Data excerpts
________________________________________

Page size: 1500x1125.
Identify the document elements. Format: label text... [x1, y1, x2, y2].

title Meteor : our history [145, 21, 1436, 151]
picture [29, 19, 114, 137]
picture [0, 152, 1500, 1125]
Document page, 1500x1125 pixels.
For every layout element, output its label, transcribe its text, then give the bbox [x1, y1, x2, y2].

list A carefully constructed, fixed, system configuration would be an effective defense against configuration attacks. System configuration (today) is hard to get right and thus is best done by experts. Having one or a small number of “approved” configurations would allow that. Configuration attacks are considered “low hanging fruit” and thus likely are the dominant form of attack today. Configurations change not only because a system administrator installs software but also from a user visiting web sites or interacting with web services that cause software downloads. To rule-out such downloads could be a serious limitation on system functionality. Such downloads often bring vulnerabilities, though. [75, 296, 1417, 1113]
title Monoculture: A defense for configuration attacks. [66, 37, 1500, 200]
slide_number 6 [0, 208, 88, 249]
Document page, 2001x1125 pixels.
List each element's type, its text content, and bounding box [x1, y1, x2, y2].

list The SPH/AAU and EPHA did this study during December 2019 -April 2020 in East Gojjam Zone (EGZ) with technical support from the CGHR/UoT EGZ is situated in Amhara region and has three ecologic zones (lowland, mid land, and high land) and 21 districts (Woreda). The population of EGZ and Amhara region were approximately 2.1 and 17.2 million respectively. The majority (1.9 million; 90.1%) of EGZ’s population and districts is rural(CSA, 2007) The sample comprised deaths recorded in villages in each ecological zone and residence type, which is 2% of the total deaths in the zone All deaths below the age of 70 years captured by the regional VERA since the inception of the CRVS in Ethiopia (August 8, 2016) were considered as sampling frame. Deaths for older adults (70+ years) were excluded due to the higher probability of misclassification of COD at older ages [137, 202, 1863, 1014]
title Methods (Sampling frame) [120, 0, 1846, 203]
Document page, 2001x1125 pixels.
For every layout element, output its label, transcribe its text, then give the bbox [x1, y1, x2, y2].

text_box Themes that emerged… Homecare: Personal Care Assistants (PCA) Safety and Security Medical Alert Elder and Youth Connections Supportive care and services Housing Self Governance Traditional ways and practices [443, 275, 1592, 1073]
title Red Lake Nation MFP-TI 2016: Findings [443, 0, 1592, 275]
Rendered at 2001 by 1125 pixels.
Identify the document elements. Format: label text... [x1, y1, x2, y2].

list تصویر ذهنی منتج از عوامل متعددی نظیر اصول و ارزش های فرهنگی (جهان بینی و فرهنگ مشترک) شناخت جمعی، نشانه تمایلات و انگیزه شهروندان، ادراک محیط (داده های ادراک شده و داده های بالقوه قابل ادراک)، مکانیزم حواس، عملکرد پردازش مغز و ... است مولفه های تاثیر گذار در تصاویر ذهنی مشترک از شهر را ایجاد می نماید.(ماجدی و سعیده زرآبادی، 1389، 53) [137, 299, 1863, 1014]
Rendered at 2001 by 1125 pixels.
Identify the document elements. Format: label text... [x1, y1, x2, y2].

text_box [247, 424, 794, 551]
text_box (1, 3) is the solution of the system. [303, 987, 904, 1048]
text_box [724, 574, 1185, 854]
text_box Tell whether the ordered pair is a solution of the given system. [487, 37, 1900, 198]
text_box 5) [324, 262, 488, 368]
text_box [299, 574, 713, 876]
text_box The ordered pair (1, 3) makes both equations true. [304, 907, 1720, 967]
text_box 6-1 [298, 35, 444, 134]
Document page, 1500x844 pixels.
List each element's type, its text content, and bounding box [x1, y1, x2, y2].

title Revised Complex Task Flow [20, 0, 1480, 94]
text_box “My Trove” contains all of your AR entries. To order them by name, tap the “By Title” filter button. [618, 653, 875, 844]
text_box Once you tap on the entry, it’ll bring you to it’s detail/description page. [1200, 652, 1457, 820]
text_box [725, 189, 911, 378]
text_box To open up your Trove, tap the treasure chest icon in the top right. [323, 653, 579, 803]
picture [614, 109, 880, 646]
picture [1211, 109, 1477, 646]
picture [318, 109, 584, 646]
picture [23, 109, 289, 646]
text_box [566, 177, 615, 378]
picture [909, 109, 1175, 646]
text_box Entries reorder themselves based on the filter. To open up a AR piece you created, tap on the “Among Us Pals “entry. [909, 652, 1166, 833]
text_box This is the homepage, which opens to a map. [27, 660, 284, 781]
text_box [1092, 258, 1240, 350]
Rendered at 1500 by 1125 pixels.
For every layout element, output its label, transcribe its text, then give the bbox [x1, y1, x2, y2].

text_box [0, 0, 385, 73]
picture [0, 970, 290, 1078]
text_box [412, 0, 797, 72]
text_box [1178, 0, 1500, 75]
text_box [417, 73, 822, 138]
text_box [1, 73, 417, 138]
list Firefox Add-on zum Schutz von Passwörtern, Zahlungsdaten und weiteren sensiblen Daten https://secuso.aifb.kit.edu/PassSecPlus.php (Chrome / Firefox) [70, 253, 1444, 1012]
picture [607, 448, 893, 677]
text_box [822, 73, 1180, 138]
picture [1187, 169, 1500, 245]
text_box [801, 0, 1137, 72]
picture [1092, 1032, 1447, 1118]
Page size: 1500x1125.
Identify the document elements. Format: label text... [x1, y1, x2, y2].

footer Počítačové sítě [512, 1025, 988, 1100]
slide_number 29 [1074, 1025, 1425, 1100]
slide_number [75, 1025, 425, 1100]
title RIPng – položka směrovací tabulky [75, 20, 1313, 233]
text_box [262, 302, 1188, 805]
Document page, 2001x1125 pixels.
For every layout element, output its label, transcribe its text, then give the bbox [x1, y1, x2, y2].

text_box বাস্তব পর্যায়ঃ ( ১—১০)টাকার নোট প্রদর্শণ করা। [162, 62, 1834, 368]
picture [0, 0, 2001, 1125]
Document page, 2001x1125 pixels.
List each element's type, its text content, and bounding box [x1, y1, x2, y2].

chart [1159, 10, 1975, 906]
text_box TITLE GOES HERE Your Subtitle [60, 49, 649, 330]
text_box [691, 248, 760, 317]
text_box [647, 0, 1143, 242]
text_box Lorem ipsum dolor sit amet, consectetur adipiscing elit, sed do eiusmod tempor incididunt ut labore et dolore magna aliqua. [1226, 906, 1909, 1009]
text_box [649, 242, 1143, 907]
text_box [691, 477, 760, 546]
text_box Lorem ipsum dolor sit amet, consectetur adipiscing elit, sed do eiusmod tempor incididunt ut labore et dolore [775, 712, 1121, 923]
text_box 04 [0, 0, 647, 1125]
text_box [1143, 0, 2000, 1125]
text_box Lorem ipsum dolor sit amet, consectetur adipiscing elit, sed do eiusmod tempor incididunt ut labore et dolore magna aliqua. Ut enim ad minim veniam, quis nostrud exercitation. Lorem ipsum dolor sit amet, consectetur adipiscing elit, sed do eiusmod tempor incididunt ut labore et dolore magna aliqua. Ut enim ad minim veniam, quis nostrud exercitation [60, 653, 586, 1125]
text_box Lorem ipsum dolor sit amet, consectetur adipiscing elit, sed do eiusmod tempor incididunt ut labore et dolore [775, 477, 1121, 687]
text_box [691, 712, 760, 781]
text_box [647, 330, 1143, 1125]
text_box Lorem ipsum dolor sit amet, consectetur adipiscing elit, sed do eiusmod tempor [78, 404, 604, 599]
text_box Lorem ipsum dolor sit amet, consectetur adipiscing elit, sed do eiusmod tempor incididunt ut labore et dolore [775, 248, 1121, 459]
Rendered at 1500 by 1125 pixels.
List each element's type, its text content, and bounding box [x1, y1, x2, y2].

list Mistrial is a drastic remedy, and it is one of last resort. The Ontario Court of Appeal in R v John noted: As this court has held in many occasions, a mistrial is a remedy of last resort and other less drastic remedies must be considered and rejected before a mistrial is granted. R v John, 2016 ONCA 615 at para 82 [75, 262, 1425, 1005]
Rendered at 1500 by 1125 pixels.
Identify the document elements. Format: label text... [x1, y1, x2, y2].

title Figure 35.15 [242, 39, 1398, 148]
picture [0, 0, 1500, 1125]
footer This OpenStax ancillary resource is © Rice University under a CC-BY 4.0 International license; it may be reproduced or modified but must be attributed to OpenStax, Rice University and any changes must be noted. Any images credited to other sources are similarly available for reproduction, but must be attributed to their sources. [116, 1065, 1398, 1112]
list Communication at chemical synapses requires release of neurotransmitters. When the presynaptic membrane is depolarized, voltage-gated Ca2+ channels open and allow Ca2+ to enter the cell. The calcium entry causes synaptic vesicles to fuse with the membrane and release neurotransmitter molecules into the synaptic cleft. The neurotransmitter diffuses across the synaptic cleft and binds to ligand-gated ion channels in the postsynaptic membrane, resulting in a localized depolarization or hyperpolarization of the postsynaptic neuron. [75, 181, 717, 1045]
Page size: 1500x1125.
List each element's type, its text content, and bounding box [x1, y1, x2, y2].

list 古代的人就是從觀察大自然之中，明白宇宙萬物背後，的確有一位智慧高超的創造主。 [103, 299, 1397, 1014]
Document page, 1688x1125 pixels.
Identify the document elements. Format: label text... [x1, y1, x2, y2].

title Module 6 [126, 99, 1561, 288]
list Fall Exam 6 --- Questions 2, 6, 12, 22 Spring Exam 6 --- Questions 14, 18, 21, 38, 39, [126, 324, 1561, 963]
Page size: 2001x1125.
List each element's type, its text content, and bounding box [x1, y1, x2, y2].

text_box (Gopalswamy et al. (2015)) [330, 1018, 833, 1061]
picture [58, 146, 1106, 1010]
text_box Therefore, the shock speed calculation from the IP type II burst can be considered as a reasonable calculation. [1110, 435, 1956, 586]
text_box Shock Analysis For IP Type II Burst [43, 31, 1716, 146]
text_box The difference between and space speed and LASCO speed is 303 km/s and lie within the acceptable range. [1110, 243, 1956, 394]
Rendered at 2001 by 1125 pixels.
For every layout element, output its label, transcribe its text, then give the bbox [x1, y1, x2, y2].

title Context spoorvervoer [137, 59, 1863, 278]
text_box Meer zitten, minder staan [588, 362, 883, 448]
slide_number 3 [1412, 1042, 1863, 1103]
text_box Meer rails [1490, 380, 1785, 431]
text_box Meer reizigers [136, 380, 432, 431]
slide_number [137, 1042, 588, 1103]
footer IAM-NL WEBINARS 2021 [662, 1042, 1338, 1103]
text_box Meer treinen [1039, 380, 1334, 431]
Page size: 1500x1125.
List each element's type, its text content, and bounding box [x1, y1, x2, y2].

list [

________________________________________

● **TASK DESCRIPTION**:
Quote only the stretch of lines that starts the data above and ends with the line containing "Document page, 1500x1125 pixels.", both included.

● **FINAL ANSWER**:
Page size: 1500x1125.
Identify the document elements. Format: label text... [x1, y1, x2, y2].

title Meteor : our history [145, 21, 1436, 151]
picture [29, 19, 114, 137]
picture [0, 152, 1500, 1125]
Document page, 1500x1125 pixels.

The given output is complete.